## Task prompt
Reproduce the player profile below, starting at "- 1979–1982: Vitória" and ending at "Varzim / 34 / (0)", and switch "Farense" to "Portimonense".

## Source text
[Start of Attachment]

António Amaral

Personal information
- Full name: António Jorge Rodrigues Amaral
- Date of birth: 20 June 1955 (age 71)
- Place of birth: Lisbon, Portugal
- Height: 1.99 m (6 ft 6+1⁄2 in)
- Position: Goalkeeper

Youth career
- 1970–1971: Dramático Cascais
- 1971–1974: Benfica

Senior career*
- Years: Team / Apps / (Gls)
- 1975–1976: Sintrense
- 1976–1979: Marítimo / 18 / (0)
- 1979–1982: Vitória Setúbal / 56 / (0)
- 1982–1984: Porto / 13 / (0)
- 1984–1985: Farense / 30 / (0)
- 1985–1987: Porto / 0 / (0)
- 1987–1989: Penafiel / 42 / (0)
- 1989–1990: Varzim / 34 / (0)
- 1990–1991: Águeda / 21 / (0)
- 1991–1993: Louletano / 22 / (0)
- 1993–1994: Tirsense / 0 / (0)
- Total:  / 236 / (0)

International career
- 1981: Portugal / 2 / (0)

Managerial career
- 1995–1996: Vizela
- 1997–1998: Penafiel
- 1998: Maia
- 1998–1999: Feirense
- 1999–2000: Oriental
- 2000: Paredes
- 2001: Vila Real
- 2001–2002: Bragança
- 2002–2003: Penafiel
- 2004–2005: Chaves
- 2005–2006: Lousada
- 2006: South China
- 2007: Maia
- 2007–2008: Lousada
- 2009: Amarante

= António Amaral =

Portuguese footballer and manager

António Jorge Rodrigues Amaral (born 20 June 1955 in Lisbon) is a Portuguese former football goalkeeper and manager.

[End of Attachment]

[Data entries]
[Start of Attachment]

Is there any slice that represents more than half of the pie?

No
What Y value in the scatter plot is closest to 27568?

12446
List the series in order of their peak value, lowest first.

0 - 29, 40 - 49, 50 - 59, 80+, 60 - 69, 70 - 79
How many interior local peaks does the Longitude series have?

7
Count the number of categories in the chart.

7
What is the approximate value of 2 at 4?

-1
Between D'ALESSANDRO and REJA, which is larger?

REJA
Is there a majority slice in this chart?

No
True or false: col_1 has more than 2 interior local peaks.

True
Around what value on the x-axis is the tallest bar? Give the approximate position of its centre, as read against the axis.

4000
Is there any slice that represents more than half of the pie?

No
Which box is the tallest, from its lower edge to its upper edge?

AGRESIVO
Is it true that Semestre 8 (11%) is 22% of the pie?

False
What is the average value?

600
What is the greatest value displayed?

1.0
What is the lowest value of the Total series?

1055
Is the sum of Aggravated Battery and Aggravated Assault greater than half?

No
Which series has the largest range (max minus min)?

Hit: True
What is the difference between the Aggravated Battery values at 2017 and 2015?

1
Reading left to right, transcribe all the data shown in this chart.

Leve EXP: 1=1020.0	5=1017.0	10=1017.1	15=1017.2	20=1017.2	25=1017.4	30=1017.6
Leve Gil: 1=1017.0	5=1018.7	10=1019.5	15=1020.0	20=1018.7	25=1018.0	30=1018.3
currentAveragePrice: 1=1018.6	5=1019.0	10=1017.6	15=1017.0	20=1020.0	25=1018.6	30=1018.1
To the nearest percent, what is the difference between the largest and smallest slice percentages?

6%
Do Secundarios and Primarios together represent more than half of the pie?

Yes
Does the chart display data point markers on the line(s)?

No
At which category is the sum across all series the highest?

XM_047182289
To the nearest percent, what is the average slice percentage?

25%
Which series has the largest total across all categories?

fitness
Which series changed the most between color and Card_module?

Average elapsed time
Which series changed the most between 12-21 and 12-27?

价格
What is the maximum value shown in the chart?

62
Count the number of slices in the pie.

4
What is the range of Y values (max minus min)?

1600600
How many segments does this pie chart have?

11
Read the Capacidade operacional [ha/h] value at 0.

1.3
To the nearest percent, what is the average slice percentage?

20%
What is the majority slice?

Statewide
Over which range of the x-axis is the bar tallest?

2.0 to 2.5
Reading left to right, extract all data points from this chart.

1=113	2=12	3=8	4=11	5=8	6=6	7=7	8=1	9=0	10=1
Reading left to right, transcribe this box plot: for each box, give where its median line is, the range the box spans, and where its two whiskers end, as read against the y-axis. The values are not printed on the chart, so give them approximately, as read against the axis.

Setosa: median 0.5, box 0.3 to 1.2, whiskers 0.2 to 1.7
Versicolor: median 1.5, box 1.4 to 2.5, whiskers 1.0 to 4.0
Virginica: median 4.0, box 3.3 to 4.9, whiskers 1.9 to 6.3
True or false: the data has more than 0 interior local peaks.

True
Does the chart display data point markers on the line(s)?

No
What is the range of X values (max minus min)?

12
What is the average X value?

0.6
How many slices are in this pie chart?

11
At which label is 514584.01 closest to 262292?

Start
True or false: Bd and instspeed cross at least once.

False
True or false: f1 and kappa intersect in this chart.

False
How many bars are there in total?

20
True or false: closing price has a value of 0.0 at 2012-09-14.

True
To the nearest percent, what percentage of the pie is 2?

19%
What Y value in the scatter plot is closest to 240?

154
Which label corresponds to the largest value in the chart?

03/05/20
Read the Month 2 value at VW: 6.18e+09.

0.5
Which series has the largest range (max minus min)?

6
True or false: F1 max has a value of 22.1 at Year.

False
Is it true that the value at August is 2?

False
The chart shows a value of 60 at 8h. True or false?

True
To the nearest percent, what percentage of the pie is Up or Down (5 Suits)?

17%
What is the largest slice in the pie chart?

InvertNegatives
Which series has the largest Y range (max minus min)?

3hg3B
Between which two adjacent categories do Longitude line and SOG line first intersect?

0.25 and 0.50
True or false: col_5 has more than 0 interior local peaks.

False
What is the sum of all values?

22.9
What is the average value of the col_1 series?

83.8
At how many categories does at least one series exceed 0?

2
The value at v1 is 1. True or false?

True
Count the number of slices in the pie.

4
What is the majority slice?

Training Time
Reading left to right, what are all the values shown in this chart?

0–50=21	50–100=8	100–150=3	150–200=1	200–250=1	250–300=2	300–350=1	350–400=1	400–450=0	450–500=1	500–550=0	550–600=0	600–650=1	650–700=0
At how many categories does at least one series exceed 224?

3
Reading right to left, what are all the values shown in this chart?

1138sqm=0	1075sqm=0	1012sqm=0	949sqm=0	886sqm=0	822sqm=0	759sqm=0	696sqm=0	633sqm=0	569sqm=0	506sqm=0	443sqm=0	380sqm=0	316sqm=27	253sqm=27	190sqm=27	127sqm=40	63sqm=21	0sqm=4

[End of Attachment]

## Solution to this task
- 1979–1982: Vitória Setúbal / 56 / (0)
- 1982–1984: Porto / 13 / (0)
- 1984–1985: Portimonense / 30 / (0)
- 1985–1987: Porto / 0 / (0)
- 1987–1989: Penafiel / 42 / (0)
- 1989–1990: Varzim / 34 / (0)